EXERCISE DATA →
┏━━

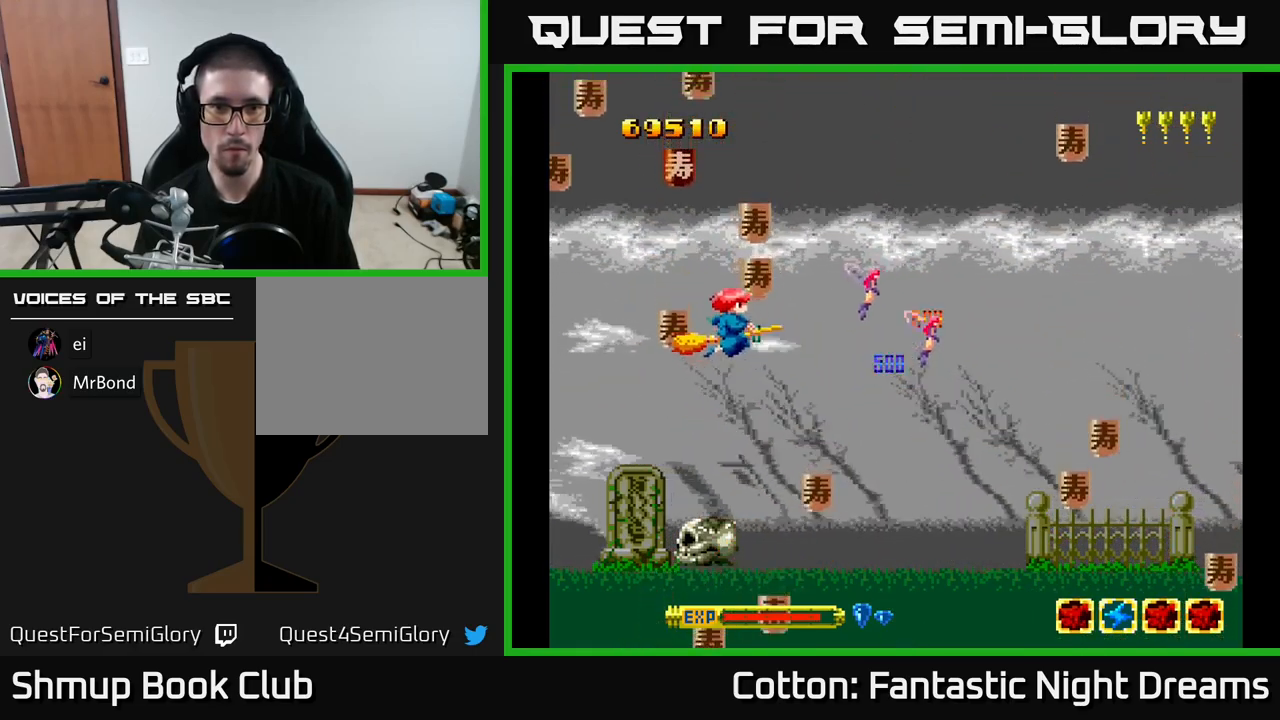
{"buttons": ["DPAD_DOWN", "DPAD_RIGHT"], "right_stick": "center"}
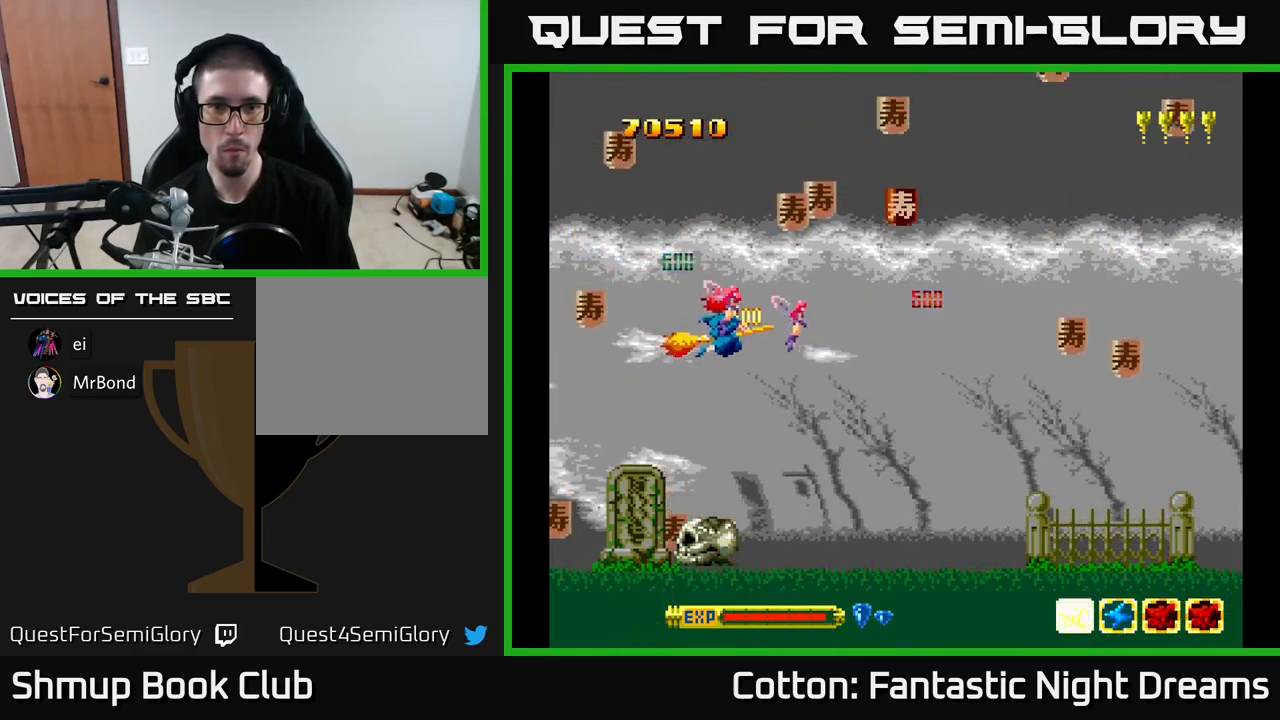
{"buttons": ["DPAD_UP", "DPAD_LEFT"], "right_stick": "center", "events": [[83, "DPAD_DOWN", "up"], [116, "DPAD_UP", "down"], [266, "DPAD_UP", "up"], [316, "DPAD_DOWN", "down"], [450, "DPAD_RIGHT", "up"], [466, "DPAD_DOWN", "up"], [483, "DPAD_LEFT", "down"], [500, "DPAD_UP", "down"]]}
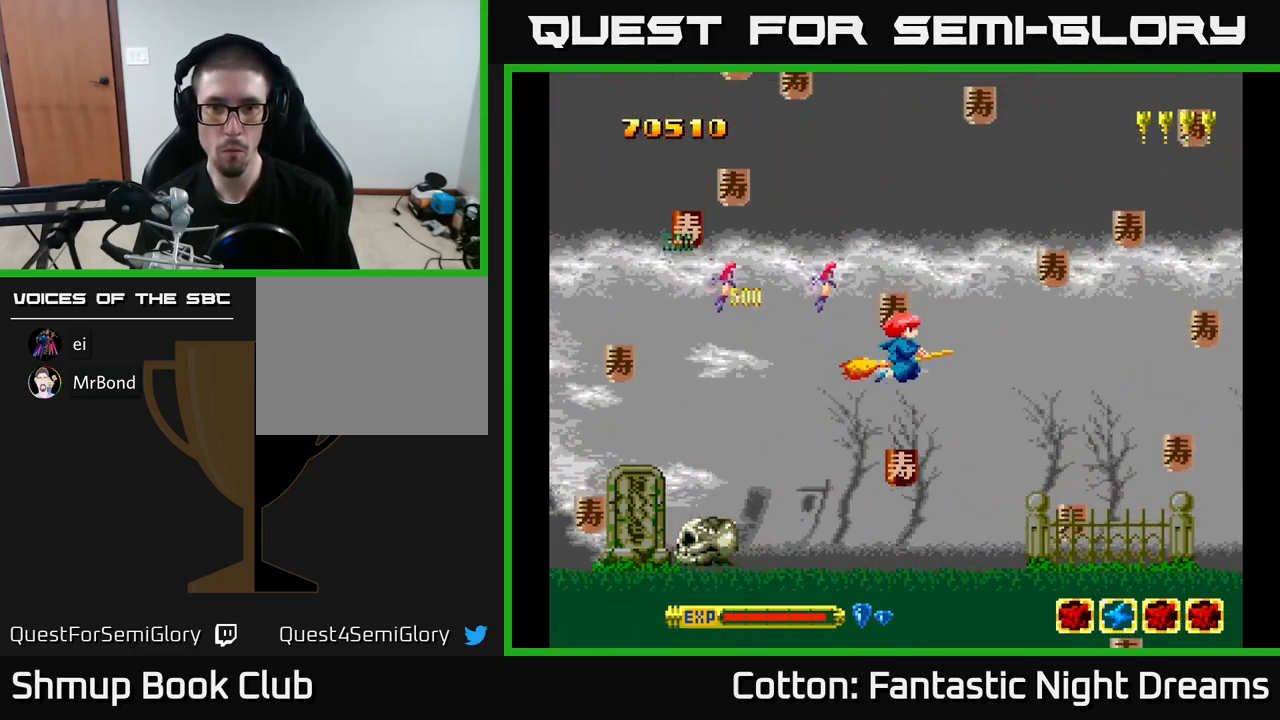
{"buttons": ["DPAD_RIGHT"], "right_stick": "center", "events": [[166, "DPAD_UP", "up"], [216, "DPAD_DOWN", "down"], [333, "DPAD_DOWN", "up"], [400, "DPAD_LEFT", "up"], [416, "DPAD_RIGHT", "down"], [466, "DPAD_UP", "down"], [483, "DPAD_UP", "up"]]}
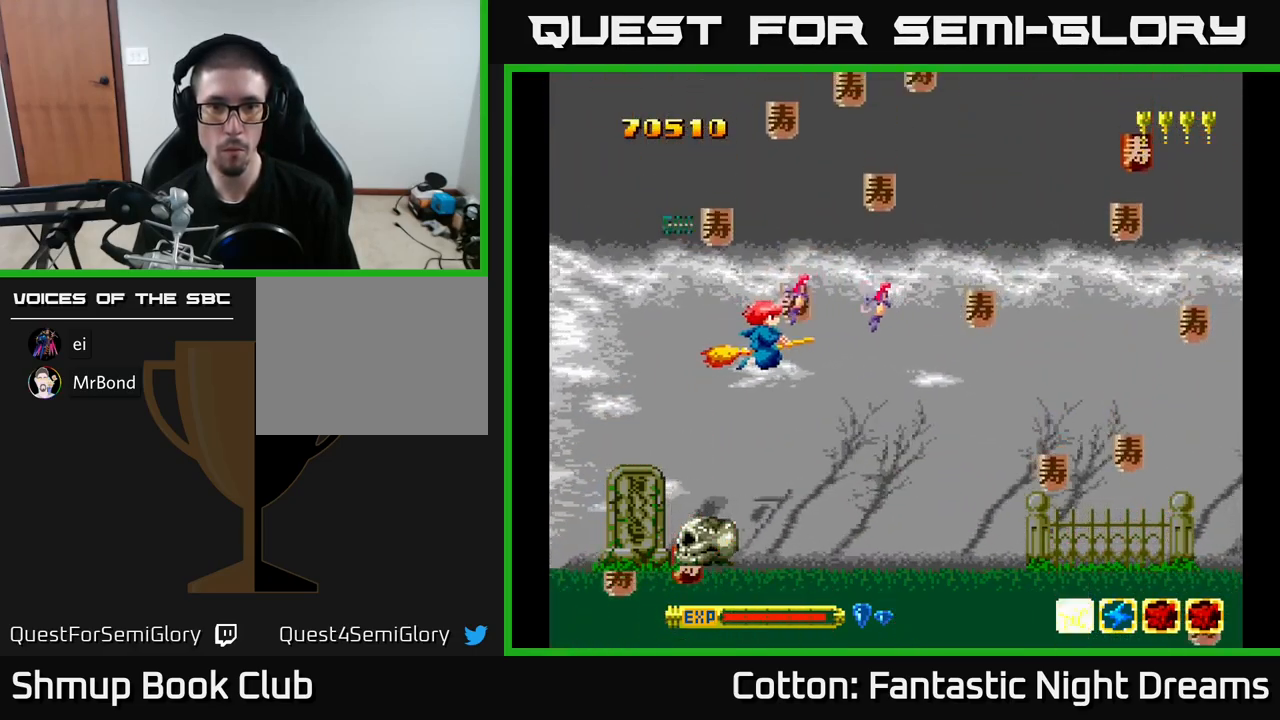
{"buttons": ["DPAD_UP", "DPAD_RIGHT"], "right_stick": "center", "events": [[50, "DPAD_DOWN", "down"], [183, "DPAD_DOWN", "up"], [183, "DPAD_RIGHT", "up"], [200, "DPAD_LEFT", "down"], [200, "DPAD_UP", "down"], [333, "DPAD_UP", "up"], [350, "DPAD_LEFT", "up"], [366, "DPAD_RIGHT", "down"], [416, "DPAD_UP", "down"]]}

┗━━

EXERCISE PROMPT → Transcribe the listing word for word, but keep its pictures out of the copy.

COMPLETED TASK →
{"buttons": ["DPAD_DOWN", "DPAD_RIGHT"], "right_stick": "center"}
{"buttons": ["DPAD_UP", "DPAD_LEFT"], "right_stick": "center", "events": [[83, "DPAD_DOWN", "up"], [116, "DPAD_UP", "down"], [266, "DPAD_UP", "up"], [316, "DPAD_DOWN", "down"], [450, "DPAD_RIGHT", "up"], [466, "DPAD_DOWN", "up"], [483, "DPAD_LEFT", "down"], [500, "DPAD_UP", "down"]]}
{"buttons": ["DPAD_RIGHT"], "right_stick": "center", "events": [[166, "DPAD_UP", "up"], [216, "DPAD_DOWN", "down"], [333, "DPAD_DOWN", "up"], [400, "DPAD_LEFT", "up"], [416, "DPAD_RIGHT", "down"], [466, "DPAD_UP", "down"], [483, "DPAD_UP", "up"]]}
{"buttons": ["DPAD_UP", "DPAD_RIGHT"], "right_stick": "center", "events": [[50, "DPAD_DOWN", "down"], [183, "DPAD_DOWN", "up"], [183, "DPAD_RIGHT", "up"], [200, "DPAD_LEFT", "down"], [200, "DPAD_UP", "down"], [333, "DPAD_UP", "up"], [350, "DPAD_LEFT", "up"], [366, "DPAD_RIGHT", "down"], [416, "DPAD_UP", "down"]]}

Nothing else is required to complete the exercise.